One factor accounting for the findings of both the University of Illinois study and the earlier research by Moses and Savage is that mechanical defects are not usually a contributing factor in truck collisions. So stopping trucks and finding OOS defects is not necessarily going to have a big impact on collision rates. The latest figures from Ontario for 1997 show that “vehicle defect” is listed as a contributing factor in only one per cent of tractor-trailer collisions. True, a policeman investigating an accident may not always spot mechanical defects. Other studies have suggested that mechanical defects may play a larger role in truck collisions. A 1997 study from the Ecole Polytechnique in Qubec made a detailed investigation of 195 heavy vehicle accidents and found that 13.2 per cent were wholly or partially attributable to mechanical defects – mainly malfunctioning brakes. Most of these brake problems could have been caught by the driver during a thorough pre-trip inspection-or, of course, by an enforcement officer during an inspection.

But, whatever the number, there are still relatively few collisions caused by mechanical defects.

Similarly, driver condition (fatigue, drugs, alcohol) is rarely listed as a factor in a truck collision. So catching a driver who is OOS also isn’t necessarily going to have a big impact on safety.

So are roadside inspection programs accomplishing anything? Interestingly, a couple of other studies from the U.S.-both funded by the U.S. Department of Transportation-suggest that the answer is “yes, they do make highways safer.”

In 1992 Michael Lentz and Christopher Allanach published a paper that looked at truck accident rates in 13 states over a two year period-in the mid 1980s, just after the U.S. federal government started pumping money into the states to support their roadside inspection programs. And guess what they found? Truck collision rates declined significantly. Lentz and Allanach attribute the decline to the inspection program.

A more recent study (1998) by Don Wright and Dave Madsen from the Volpe National Transportation Systems Center in Cambridge Massachusetts, and Tom Corsi from the University of Maryland, uses 1996 information on the approximately two million trucks inspected in the U.S. Of these two million trucks, 437,478 had OOS vehicle defects and 161,530 had OOS drivers. The study suggests that 4.6 per centof truck crashes have vehicle defects as a contributing factor and 5.7 per cent have driver problems as a contributing factor. The authors of the study assume that a truck put OOS has its mechanical problem fixed for three months (or 15,000 miles) after the inspection and that a driver put OOS has two months (or 10,000 miles) of accident-free driving because of the inspection. On the basis of these accident-free miles of driving, they calculate $47 million in reduced collision costs in the U.S. They also calculate a $
39 million annual reduction in collision costs because of the deterrence effect. A combined savings of $86 million annually seems to suggest that roadside inspections are well worth the effort.

While there are no relevant studies from Canada, you can bet that every enforcement officer in the country is looking at the declining collision rate for trucks and taking some of the credit. And maybe they should. The number of trucks involved in collisions has been steadily declining since 1989, even though total truck travel has been increasing. And the total number of fatalities on the road in 1998 was at its lowest level in 43 years in Canada.

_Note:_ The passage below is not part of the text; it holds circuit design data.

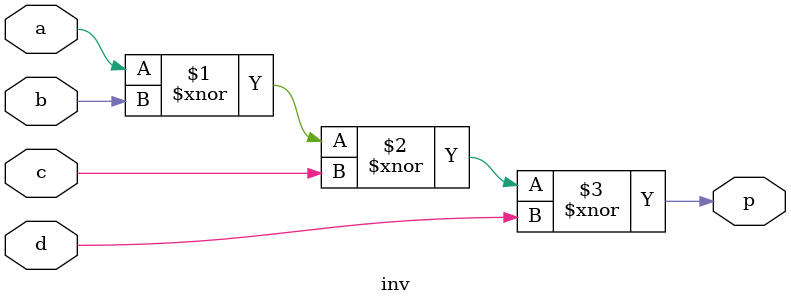
<source format=v>
`timescale 1ns / 1ps


module inv(
    input a,
    input b,
    input c,
    input d,
    output p
    );
assign p = a ~^ b ~^ c ~^ d;
endmodule

</source>
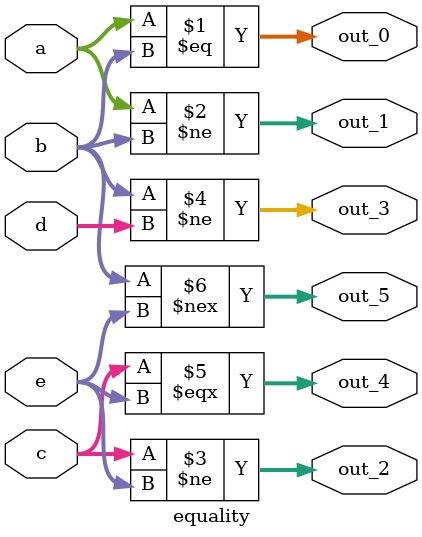
<source format=v>
module equality(a, b, c, d, e, out_0, out_1, out_2, out_3, out_4, out_5);
input [4:0] a, b, c, d, e;
output [4:0] out_0, out_1, out_2, out_3, out_4, out_5;
//a=4'b1010; b=4'b0101; c=4'b000x; d=4'b100z; e=4'b00x0;

assign out_0 = a == b; //1'b0
assign out_1 = a != b; //1'b1
assign out_2 = c != e; //1'bx
assign out_3 = b != d; //1'b1
assign out_4 = c === e; //1'b0
assign out_5 = b !== e; //1'b1

endmodule

</source>
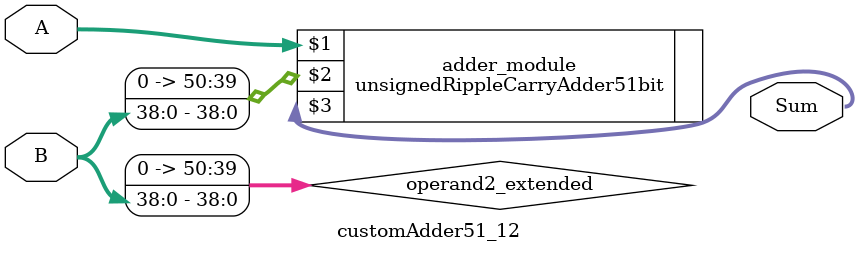
<source format=v>
module customAdder51_12(
                        input [50 : 0] A,
                        input [38 : 0] B,
                        
                        output [51 : 0] Sum
                );

        wire [50 : 0] operand2_extended;
        
        assign operand2_extended =  {12'b0, B};
        
        unsignedRippleCarryAdder51bit adder_module(
            A,
            operand2_extended,
            Sum
        );
        
        endmodule
        
</source>
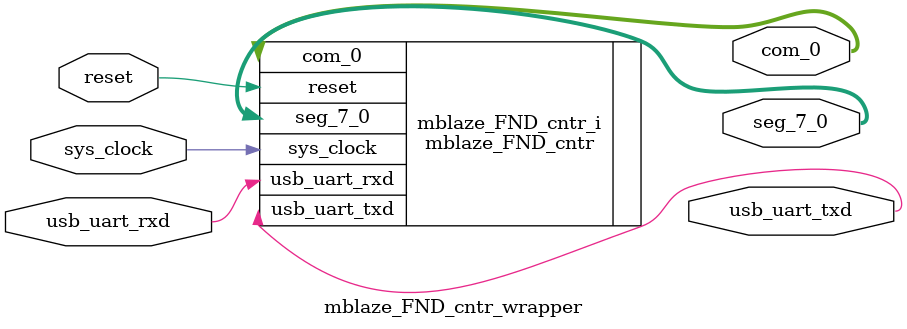
<source format=v>
`timescale 1 ps / 1 ps

module mblaze_FND_cntr_wrapper
   (com_0,
    reset,
    seg_7_0,
    sys_clock,
    usb_uart_rxd,
    usb_uart_txd);
  output [3:0]com_0;
  input reset;
  output [7:0]seg_7_0;
  input sys_clock;
  input usb_uart_rxd;
  output usb_uart_txd;

  wire [3:0]com_0;
  wire reset;
  wire [7:0]seg_7_0;
  wire sys_clock;
  wire usb_uart_rxd;
  wire usb_uart_txd;

  mblaze_FND_cntr mblaze_FND_cntr_i
       (.com_0(com_0),
        .reset(reset),
        .seg_7_0(seg_7_0),
        .sys_clock(sys_clock),
        .usb_uart_rxd(usb_uart_rxd),
        .usb_uart_txd(usb_uart_txd));
endmodule

</source>
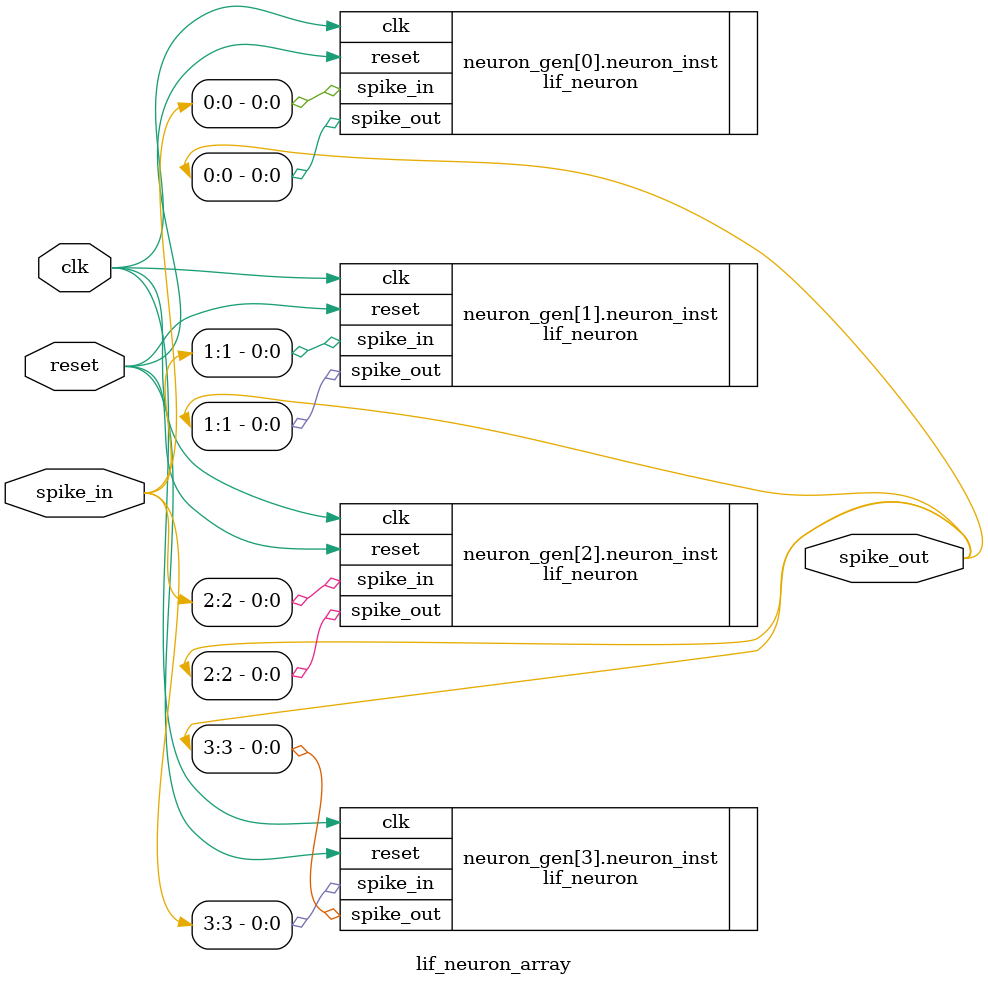
<source format=v>
module lif_neuron_array #(parameter N = 4)(
    input wire clk,
    input wire reset,
    input wire [N-1:0] spike_in,
    output wire [N-1:0] spike_out
);

    genvar i;
    generate
        for (i = 0; i < N; i = i + 1) begin : neuron_gen
            lif_neuron neuron_inst (
                .clk(clk),
                .reset(reset),
                .spike_in(spike_in[i]),
                .spike_out(spike_out[i])
            );
        end
    endgenerate
endmodule
</source>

Although there is no statistical evidence in Canada to link roadside inspections with collision rates, it clearly would be very difficult for any province to cut back on its roadside inspection program just to see what would happen to safety. Like it or not, roadside inspections are here to stay. But, as the Canadian Trucking Alliance argues, maybe what is needed is a critical re-think of the factors used to put a truck out of service. All North American jurisdictions use uniform criteria (CVSA) to determine when a vehicle should be put OOS and the original idea was that these should be defects that make it unsafe to operate on the road. It’s not clear, though, that there is much scientific evidence backing up the criteria used with actual on-road collision information.